Dan Working on Covered: with Brad, we refined how this works — it lets you stack up a set of criteria in one search. Say “monkey”. this lets you paginate through the result set. This pulls in covers from openlibrary; if I click on a result, this will do a flickr search for terms in the title. If it doesn’t find anything, it shows nothing.
If I want to refine this down, I can find subsets of the matches. This is all done clientside.
James and Nate Working on a map mashup, showing how one can generate lists from dpla queries and place them on a map. Right now we have random locaions in Boston; we picked 10 spots and 10 lists of books in those locations. These are the nearest local public libraries. IT geolocates your position and finds nearby public libraries. One happens to be in the middle of a river… don’t mind that.
We can click on one of them, and you will see different books… these are live links to relevant media. Ideally this would be connected to a tool for making lists, and you could find out what summer reading lists people were making around you.
James – this morning we worked on the DPLA api to the set of apis that Zeega works with. Now you can ingest things from the DPLA api into Zeega, and expose it — to add extra metadata, geolocate it.
Reinhard and Ryan I am amazed that Ryan was able to merge the things we were doing. “the world’s gnarliest merge in the past few minutes” What we have here are several visualizations. you are seeing a treemap. this shows – with imperfect colors – several dimensions of data. all the subjects at the top, bigger boxes being ones with more items in the total search resultset.
Colors, from white to green, show how many were present in the 20 items we actually retrieved; just to show how you could have multiple dimensions of data.

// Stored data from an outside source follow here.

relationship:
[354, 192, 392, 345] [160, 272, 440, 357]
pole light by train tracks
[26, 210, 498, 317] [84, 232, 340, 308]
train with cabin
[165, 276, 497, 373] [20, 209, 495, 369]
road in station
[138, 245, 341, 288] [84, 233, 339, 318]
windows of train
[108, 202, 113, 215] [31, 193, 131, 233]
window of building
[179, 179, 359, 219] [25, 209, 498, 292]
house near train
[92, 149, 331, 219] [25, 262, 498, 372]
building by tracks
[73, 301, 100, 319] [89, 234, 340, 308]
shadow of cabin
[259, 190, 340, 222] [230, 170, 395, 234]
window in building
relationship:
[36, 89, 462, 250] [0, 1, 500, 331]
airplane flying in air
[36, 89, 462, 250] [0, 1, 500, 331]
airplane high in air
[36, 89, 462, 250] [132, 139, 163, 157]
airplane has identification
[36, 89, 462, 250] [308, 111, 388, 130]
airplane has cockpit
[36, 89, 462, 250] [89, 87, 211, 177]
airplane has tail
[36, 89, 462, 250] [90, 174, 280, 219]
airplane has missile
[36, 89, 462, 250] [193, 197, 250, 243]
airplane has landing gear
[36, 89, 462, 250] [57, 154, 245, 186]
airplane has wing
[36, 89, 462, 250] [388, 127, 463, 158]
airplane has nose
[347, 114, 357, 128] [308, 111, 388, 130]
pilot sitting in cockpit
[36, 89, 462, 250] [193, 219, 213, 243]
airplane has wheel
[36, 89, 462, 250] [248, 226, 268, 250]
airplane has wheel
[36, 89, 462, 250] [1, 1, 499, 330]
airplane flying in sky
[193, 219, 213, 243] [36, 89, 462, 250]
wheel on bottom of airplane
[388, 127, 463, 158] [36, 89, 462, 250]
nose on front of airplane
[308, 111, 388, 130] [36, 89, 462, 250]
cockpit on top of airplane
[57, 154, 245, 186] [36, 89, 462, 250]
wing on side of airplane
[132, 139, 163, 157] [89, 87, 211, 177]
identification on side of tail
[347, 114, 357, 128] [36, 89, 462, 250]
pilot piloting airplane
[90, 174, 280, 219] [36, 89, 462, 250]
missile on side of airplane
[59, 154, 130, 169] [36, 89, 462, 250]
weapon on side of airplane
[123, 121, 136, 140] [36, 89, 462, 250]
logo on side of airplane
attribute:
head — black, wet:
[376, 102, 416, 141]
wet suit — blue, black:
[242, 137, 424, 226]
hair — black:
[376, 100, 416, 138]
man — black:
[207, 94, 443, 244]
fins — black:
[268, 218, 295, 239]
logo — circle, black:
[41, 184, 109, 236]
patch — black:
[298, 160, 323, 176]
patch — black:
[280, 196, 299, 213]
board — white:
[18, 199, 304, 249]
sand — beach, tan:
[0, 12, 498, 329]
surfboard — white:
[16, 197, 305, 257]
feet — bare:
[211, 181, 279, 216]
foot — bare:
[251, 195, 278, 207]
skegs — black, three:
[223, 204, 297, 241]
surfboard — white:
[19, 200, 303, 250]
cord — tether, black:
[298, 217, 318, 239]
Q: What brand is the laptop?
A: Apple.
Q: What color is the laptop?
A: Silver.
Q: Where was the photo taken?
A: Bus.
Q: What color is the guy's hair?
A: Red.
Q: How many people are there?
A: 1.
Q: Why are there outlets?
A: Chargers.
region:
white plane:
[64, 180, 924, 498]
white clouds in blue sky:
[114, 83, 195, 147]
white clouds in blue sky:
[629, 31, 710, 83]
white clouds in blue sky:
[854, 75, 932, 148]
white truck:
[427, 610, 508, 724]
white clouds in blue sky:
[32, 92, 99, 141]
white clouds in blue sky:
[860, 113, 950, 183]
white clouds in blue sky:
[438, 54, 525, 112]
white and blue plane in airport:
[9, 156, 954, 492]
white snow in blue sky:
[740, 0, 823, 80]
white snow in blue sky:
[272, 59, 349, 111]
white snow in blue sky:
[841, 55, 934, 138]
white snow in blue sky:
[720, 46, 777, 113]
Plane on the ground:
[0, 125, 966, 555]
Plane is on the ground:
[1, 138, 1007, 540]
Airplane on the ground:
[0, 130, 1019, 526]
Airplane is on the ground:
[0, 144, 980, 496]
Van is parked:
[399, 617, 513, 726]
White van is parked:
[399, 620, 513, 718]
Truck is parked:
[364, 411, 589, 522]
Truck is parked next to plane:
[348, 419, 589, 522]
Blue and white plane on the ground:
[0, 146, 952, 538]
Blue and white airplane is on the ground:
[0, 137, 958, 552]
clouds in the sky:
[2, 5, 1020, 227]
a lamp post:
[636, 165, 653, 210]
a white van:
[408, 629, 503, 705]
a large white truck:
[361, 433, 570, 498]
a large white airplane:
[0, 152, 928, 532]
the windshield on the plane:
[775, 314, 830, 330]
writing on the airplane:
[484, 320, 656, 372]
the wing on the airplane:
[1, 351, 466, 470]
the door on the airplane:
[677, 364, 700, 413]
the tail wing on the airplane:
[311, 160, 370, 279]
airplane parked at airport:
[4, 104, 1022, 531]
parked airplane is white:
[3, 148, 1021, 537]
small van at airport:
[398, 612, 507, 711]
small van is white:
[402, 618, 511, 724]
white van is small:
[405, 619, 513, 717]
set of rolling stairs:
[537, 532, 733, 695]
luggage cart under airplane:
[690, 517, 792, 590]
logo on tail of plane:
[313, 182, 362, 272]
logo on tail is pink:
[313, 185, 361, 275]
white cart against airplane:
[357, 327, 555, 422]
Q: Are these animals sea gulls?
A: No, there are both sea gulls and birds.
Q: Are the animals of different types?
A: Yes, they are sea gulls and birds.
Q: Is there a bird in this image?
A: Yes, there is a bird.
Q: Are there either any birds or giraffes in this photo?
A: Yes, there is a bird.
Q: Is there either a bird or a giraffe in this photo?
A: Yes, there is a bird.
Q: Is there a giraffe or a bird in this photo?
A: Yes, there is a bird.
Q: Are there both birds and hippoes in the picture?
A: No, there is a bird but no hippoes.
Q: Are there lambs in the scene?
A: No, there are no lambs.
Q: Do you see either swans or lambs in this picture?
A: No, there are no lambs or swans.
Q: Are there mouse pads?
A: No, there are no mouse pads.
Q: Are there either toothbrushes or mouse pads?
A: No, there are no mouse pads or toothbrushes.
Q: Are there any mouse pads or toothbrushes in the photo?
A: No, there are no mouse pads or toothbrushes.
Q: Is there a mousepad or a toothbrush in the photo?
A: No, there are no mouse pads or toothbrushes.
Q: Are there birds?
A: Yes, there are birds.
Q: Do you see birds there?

At the bottom there’s a timeline bargraph: results by data from the 1800s to the current time. no labels on it yet.
And below that there is a tag cloud, another way of representing this data. We built all of this purely from results from the facets of the API response. I imagine we could make a visual way to drill down into results this way. For instance, you could click on one of these vis’s and requery.
We got many results for people, who have birth and death dates. I looked at all creators, averaged their birth/death dates, to get a single value here.
Jay I created a really simple python wrapper for the DPLA API – based on the Solr api someone else wrote. It is much simpler – it lets you query in different ways, and define facets and sort parameters. It is on github as dplapy. http://github.com/lbjay/dplapy
Matt I showed something this morning which I’ll show again v. quickly — pulling a list of trending twitter topics and see what dpla matches we can get. not too useful, but here are things trending in the last 5 minutes. you have to click around a bit to find matches – but there are things we match on for say Stenson. Monkey (As a failsafe, just to get a working link)
I can click on one of the matches and pull up a page on http://api.dp.la
This morning quickly I took dan’s Covered app, and included an “add to shlv.me” link which should take you to a shlv.me page where you can fill in various required fields and add that dp.la item to my own shelf here. That’s it!
Paul OCLC has an XID service, so during ingestion when an ISBN shows up, they can call out, get related items, and create a Work record (in FRBR speak) and then find all matching records in WorldCat.